_Instruções das tarefas_:
1) De acordo com o trecho da página abaixo, por que o convencimento não tem espaço na conversa? Explique em uma a três frases.
2) Transcreva do trecho da página abaixo, sem nenhuma alteração, a parte que começa com as palavras "Conversar implicaria em" e termina com "opiniões sobre elas.".

*** Trecho da página ***

“Para uma crítica da violência” é um daqueles textos do Walter Benjamin que, ou você não entende, ou mudam seu entendimento para sempre. Os parágrafos finais, depois de várias páginas falando sobre como é a violência, real e potencial, que sustenta a estrutura de todas as sociedades complexas, porque medeia todos os conflitos, ele solta a bomba: “Mas o que seria o contrário da violência? A conversa.”
Conversar implicaria em uma aproximação entre pessoas em pé de igualdade de poder, que busca antes a compreensão que impor a vontade de um sobre o outro, porque é do conflito de vontades que nasce a necessidade da violência como mediador dos conflitos. E não vamos esquecer que a tentativa de convencimento também é um conflito, então o convencimento não tem espaço na conversa.
Sob essa definição de conversa, podemos perceber que conversamos cada vez menos, porque vivemos sob o imperativo ideológico de ter opinião sobre tudo e entrar em conflito com todos que tem opinião diferente na internet. Ter opiniões é o primeiro passo para o conflito, porque é possível discordar de qualquer opinião. Por isso, aliás, que um dos princípios da comunicação não violenta é focar descrever as situações e como você se sente com elas em vez de expressar opiniões sobre elas.
O grande problema, que Benjamin admite, é que a conversa não funciona em grande escala, no nível das sociedades. Não criamos instituições baseadas na conversa em que ela tenha espaço. São todas mediadoras de conflito através da violência. A conversa não soluciona problemas, não diretamente, e não lida bem com a má-fé. Mas isso não quer dizer que ela não deva ter espaço na sociedade, mas tudo isso é apenas uma introdução para a questão me ocupando nos últimos tempos: o tecnosolucionismo.
Estamos, o tempo todo, procurando tecnologias que resolvam problemas sociais, porque temos opiniões sobre como os outros devem se comportar, e com o controle certo da tecnologia disponível, podemos obrigar as pessoas a se comportar do modo que achamos certos. Discussões intermináveis na Federação sobre busca de publicações ou impulso comentado ocorrem, e precisam de uma instância de violência, como um Ditador Benevolente para a Vida Toda, para serem resolvidas, porque apenas a violência resolve discussões.
A discussão sobre o controle dos algorítimos das redes sociais é necessária porque não tem ator que estejamos mais certos da má-fé que as grandes corporações da internet, e apenas a violência resolve a má-fé. Mas quando lidamos com pessoas, e não com corporações, o controle da tecnologia também é nossa escolha, porque queremos solucionar problemas, controlar o que as pessoas fazem ou não através do controle do que elas têm capacidade de fazer.

*** Trechos dos dados ***

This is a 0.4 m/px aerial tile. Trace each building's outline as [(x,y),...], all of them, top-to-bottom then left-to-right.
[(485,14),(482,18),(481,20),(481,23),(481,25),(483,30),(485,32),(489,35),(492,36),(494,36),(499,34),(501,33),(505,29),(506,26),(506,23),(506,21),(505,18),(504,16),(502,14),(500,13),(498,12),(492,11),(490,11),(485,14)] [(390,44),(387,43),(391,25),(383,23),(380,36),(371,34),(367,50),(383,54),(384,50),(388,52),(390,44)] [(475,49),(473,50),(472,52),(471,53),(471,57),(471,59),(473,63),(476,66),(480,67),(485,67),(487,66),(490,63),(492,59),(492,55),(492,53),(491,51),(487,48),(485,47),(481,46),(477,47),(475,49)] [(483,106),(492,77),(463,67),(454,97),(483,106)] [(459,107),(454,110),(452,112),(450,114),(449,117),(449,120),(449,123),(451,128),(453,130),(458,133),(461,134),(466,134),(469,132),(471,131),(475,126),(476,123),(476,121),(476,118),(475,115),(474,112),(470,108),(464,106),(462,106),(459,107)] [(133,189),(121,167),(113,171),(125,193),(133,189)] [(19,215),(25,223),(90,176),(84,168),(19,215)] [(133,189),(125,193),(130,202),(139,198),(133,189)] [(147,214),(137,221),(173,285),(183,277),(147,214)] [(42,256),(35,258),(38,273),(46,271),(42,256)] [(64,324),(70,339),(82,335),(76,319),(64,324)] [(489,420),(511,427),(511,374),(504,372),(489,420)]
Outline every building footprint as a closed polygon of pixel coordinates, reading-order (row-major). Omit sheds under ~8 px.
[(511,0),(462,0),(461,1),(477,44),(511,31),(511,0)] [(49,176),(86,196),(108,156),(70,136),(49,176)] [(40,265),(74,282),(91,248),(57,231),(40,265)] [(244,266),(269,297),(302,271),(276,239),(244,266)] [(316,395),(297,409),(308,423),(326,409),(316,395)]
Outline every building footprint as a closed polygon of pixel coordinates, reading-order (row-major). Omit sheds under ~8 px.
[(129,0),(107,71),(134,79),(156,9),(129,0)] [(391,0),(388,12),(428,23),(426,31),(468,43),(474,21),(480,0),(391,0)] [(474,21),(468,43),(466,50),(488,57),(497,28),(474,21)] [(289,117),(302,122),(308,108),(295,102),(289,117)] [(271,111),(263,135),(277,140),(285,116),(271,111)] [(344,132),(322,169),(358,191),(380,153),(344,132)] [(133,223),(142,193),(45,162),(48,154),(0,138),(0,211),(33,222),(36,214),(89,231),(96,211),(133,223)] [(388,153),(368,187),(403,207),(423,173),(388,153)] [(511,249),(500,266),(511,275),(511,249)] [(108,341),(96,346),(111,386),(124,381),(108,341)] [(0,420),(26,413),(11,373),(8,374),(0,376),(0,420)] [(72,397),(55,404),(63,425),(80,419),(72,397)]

***

_Respostas por tarefa_:
1) Porque a tentativa de convencimento também é um conflito. A conversa busca antes a compreensão do que impor a vontade de um sobre o outro, e é do conflito de vontades que nasce a necessidade da violência como mediadora dos conflitos.

2)
Conversar implicaria em uma aproximação entre pessoas em pé de igualdade de poder, que busca antes a compreensão que impor a vontade de um sobre o outro, porque é do conflito de vontades que nasce a necessidade da violência como mediador dos conflitos. E não vamos esquecer que a tentativa de convencimento também é um conflito, então o convencimento não tem espaço na conversa.
Sob essa definição de conversa, podemos perceber que conversamos cada vez menos, porque vivemos sob o imperativo ideológico de ter opinião sobre tudo e entrar em conflito com todos que tem opinião diferente na internet. Ter opiniões é o primeiro passo para o conflito, porque é possível discordar de qualquer opinião. Por isso, aliás, que um dos princípios da comunicação não violenta é focar descrever as situações e como você se sente com elas em vez de expressar opiniões sobre elas.